Disturbing a School Assembly, as defined in Massachusetts law:
Whoever willfully interrupts or disturbs an assembly of people meeting for a lawful purpose shall be punished […] provided, however, that an elementary or secondary student shall not be adjudged a delinquent child for an alleged violation of this section for such conduct within school buildings or on school grounds or in the course of school-related events.
Requirements for Conviction
In order to secure a conviction, the prosecution will need to prove that:
- the defendant engaged in conduct which most people would find to be unreasonably disruptive (loud noises, offensive conduct, threatening, fighting, insulting provocation).
- the defendant’s actions were done intentionally, and not by accident or mistake.
- the defendant did in fact annoy or disturb at least one person.
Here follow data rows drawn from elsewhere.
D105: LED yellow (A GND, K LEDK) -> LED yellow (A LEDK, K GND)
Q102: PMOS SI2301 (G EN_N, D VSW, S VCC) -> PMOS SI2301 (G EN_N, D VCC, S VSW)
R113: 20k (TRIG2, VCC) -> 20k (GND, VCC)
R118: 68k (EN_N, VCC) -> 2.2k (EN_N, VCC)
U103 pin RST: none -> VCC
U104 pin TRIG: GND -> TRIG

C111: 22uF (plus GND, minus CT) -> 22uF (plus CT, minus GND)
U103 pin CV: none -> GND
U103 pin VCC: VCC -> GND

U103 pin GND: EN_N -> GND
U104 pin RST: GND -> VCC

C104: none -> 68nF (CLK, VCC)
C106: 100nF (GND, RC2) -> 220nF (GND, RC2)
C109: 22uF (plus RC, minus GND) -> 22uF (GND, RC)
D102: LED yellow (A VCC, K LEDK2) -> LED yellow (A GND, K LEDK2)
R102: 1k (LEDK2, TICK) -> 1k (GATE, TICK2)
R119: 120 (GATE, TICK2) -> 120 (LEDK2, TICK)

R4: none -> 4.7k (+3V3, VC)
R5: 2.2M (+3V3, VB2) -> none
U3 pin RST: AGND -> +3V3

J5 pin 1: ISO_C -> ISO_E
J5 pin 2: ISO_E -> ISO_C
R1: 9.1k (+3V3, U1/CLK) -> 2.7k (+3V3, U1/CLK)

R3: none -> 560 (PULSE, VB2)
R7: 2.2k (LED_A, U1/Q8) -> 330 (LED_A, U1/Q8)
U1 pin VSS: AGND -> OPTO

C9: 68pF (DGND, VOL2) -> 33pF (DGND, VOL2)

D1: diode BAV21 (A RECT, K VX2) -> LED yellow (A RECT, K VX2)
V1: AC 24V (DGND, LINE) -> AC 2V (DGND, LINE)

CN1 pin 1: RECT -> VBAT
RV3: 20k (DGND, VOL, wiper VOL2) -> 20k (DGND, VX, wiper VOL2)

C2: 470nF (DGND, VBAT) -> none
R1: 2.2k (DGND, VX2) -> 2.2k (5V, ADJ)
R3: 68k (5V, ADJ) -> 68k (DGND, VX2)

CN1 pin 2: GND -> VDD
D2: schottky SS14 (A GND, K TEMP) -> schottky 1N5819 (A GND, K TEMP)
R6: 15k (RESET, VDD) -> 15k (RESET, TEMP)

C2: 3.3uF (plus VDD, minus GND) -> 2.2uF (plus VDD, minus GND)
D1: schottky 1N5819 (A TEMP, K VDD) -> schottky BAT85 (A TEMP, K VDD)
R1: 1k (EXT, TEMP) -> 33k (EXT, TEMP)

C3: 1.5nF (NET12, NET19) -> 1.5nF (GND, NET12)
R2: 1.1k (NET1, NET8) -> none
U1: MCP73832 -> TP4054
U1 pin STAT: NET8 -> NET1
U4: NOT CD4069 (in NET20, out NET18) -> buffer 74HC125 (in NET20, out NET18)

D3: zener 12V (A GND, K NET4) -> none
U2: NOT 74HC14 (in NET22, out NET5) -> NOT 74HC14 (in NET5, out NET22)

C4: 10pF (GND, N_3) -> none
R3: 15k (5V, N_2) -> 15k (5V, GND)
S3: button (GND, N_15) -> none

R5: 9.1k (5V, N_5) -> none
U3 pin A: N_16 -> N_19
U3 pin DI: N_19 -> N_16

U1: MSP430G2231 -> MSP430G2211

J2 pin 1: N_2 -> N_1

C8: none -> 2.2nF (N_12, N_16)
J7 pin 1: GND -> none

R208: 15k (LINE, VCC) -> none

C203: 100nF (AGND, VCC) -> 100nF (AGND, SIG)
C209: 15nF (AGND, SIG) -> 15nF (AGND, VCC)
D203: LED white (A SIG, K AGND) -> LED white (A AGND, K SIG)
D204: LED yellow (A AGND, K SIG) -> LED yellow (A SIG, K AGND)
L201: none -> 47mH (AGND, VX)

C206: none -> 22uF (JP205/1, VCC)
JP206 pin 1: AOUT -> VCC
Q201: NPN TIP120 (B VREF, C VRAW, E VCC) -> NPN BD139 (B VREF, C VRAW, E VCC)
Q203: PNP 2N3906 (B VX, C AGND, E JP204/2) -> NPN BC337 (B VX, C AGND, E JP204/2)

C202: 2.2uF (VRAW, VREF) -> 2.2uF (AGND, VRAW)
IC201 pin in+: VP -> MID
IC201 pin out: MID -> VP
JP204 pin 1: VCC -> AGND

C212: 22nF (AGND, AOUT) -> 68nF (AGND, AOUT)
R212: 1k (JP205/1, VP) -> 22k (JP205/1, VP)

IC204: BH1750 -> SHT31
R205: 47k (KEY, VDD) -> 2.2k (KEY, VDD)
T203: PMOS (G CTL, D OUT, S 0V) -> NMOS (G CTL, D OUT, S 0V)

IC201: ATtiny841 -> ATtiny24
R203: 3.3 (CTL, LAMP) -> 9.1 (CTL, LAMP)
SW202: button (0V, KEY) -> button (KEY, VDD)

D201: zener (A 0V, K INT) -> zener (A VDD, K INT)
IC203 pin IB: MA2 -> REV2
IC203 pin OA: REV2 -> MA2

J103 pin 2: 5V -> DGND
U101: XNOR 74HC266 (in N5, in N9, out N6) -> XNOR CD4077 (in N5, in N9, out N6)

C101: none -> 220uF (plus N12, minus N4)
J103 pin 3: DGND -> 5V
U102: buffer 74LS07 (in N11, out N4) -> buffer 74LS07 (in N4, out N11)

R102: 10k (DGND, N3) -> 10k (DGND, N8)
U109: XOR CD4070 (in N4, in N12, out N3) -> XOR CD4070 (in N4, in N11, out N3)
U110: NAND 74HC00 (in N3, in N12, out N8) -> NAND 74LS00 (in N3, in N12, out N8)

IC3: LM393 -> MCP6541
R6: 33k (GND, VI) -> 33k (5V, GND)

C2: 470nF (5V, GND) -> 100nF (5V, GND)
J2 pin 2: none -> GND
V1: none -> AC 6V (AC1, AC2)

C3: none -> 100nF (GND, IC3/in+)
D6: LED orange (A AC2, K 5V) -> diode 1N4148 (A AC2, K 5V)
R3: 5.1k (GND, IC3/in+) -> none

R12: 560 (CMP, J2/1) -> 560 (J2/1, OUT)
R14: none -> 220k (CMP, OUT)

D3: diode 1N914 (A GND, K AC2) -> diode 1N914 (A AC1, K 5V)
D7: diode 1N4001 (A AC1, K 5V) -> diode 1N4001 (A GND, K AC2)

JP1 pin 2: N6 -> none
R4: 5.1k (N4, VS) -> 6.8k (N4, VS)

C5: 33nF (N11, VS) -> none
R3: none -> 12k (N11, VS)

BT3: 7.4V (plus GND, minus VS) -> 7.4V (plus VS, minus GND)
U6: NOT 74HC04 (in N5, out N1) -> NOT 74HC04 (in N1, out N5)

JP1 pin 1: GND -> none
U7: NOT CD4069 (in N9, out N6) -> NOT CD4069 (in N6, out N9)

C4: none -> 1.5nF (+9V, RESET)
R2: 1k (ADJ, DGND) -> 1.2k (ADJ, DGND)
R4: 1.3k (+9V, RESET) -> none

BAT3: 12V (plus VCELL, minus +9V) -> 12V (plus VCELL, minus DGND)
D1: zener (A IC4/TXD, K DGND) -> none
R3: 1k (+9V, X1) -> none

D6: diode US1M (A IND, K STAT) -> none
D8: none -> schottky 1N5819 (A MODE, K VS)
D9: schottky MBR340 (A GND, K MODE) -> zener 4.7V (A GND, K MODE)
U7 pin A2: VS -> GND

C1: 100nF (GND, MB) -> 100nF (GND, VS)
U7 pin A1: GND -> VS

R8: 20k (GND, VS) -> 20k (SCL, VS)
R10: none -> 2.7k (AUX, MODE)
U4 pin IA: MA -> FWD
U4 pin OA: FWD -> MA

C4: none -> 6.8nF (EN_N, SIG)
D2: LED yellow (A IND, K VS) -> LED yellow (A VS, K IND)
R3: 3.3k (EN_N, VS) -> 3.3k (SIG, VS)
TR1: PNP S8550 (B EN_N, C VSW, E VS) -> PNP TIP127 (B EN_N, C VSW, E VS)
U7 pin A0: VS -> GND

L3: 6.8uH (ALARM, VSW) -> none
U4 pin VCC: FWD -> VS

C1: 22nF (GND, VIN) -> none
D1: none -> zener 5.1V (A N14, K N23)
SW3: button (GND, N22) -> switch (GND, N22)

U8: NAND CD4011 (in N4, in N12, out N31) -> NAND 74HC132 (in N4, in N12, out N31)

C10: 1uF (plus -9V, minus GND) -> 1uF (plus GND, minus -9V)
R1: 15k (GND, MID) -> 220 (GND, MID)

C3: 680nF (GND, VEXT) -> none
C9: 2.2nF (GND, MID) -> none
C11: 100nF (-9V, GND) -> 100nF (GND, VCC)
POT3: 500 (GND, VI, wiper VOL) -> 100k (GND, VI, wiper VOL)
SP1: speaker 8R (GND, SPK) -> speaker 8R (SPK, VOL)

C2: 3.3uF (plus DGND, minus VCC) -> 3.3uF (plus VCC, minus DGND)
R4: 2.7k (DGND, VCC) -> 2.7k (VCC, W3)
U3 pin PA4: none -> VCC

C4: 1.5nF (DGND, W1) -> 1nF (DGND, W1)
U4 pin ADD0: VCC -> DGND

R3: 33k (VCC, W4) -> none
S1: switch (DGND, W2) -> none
Penalties for disturbing a school assembly include imprisonment for not more than 1 month or by a fine of not more than $50. Aside from the potential jail time, a conviction can lead to a permanent mark on a criminal background check.
Further Facts & Considerations
Disturbing a school assembly is currently written into law in 20 states and was originally enacted in the early 20th Century to protect students from outside adults. However, during the Civil Rights Era, these laws began to be used against students within the schools.
These disturbances prohibit and instill penalties for those found guilty of disturbing the operations of a school. In some states, merely “disturbing school” is a crime, with the law giving no further definition or guidance to those charged with enforcing the law. Therefore, it’s important to be aware of the nuances of the law pertaining to Massachusetts.
Although there are 20 states that have these laws in place, they remain actively enforced by only some. It is reported that nationally, 10,000 juveniles are charged with “disturbing school” each year, in addition to those who are charged as adults.